26.03.2024 - 09:01 | Son Güncellenme:
Euronews
Amerika Birleşik Devletleri ve İngiltere, aralarında milletvekilleri, akademisyenler ve gazetecilerin de bulunduğu milyonlarca kişiyi etkilediği sanılan kapsamlı bir siber casusluk kampanyası nedeniyle Çin devletiyle ilişkili bilgisayar korsanlığı faaliyetleri hakkında suç duyurusunda bulundu ve yaptırım kararı aldı.
Atlantik'in her iki yakasındaki yetkililer, kısaca "APT31" olarak tanımlanan, adı Gelişmiş Kalıcı Tehdit Grubu 31'in İngilizce baş harflerini taşıyan bilgisayar korsanlık grubunu Çin Devlet Güvenlik Bakanlığı'nın bir kolu olmakla suçluyor.
Grubun hedef listesinde Beyaz Saray çalışanları, ABD senatörleri, İngiliz milletvekilleri, İngiliz seçim komisyonu ve dünyanın dört bir yanından Pekin'i eleştirilen çeşitli hükümet yetkililerin olduğu belirtildi.
Çinli bilgisayar korsanlarına karşı suç duyurusunda bulunan Amerikalı savcılar, küresel korsanlık operasyonunun amacının "Çin rejimini eleştirenleri bastırmak, devlet kurumlarını tehlikeye atmak ve ticari sırları çalmak" olarak açıkladı.

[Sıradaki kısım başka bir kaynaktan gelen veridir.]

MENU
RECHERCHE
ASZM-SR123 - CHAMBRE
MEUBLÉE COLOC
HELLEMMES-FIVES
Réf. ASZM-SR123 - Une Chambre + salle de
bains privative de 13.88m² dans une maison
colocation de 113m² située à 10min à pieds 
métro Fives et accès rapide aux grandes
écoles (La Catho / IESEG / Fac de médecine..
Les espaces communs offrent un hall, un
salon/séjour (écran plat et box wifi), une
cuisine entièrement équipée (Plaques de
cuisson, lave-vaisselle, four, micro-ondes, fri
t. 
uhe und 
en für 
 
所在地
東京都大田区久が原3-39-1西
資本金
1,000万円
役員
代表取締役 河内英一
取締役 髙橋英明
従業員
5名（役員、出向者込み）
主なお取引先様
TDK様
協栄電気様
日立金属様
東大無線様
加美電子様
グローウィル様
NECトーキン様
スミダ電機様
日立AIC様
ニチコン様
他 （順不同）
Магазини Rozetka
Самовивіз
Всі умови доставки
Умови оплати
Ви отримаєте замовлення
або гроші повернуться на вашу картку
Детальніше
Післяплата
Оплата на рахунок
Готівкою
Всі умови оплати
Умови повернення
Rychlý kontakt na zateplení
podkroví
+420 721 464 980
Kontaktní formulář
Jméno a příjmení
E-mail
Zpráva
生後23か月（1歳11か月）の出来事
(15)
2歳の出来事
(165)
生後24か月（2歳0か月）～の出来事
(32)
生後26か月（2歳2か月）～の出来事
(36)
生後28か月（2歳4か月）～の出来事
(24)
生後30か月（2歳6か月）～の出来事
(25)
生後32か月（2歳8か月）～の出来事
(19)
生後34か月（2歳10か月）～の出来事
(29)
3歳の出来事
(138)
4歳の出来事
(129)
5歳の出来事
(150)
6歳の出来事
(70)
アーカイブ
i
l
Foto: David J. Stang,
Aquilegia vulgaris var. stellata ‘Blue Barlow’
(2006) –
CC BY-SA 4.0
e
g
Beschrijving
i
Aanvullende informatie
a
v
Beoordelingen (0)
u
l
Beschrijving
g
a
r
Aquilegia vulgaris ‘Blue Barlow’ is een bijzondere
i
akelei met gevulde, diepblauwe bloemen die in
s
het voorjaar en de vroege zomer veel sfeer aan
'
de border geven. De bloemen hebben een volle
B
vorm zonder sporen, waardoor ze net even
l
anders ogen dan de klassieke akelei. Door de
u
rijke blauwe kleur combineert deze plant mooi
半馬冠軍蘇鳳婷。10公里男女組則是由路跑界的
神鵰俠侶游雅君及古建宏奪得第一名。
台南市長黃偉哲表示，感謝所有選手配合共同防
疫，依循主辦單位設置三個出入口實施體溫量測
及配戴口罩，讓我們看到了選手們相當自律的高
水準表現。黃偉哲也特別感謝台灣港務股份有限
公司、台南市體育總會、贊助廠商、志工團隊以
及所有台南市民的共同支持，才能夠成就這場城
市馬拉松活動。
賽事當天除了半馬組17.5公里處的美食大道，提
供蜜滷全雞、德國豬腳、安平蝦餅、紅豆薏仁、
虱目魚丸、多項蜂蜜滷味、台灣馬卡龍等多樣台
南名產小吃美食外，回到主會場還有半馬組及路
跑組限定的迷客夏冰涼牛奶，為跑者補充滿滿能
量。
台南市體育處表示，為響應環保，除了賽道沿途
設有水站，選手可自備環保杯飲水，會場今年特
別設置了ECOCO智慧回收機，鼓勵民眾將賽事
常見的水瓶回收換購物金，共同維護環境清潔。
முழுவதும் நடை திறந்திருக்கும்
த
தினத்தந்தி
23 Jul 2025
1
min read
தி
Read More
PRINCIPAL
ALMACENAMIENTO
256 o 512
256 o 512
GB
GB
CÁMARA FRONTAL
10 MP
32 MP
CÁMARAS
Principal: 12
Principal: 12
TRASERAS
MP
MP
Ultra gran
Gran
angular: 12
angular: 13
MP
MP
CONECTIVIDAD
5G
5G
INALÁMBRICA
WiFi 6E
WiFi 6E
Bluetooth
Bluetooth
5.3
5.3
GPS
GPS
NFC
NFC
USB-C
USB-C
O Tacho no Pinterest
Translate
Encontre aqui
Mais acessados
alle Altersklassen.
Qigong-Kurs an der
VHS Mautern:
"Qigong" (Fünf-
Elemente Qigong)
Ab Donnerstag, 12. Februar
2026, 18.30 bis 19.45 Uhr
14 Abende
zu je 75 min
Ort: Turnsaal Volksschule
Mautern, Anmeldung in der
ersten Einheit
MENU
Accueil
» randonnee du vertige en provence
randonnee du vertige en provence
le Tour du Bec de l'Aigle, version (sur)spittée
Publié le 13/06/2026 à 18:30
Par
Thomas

Savcılar, Çinli bilgisayar korsanları olduğu iddia edilen yedi kişi hakkında hazırladıkları suç duyurusunda bilgisayar korsanlığı nedeniyle milyonlarca Amerikalıya ait iş hesapları, kişisel e-postalar, çevrimiçi depolama ve telefon görüşmesi kayıtlarının doğrulandığı veya potansiyel olarak tehlikeye atıldığı bildirdi.
İngiltere, APT31'i milyonlarca İngiliz seçmenin kişisel verilerine erişmekle suçluyor.
Başbakan Yardımcısı Oliver Dowden, hükümetin aldığı tedbirleri "Birleşik Krallık kötü niyetli siber faaliyetlere müsamaha göstermeyecektir." sözleriyle parlamentoda milletvekillerine açıkladı.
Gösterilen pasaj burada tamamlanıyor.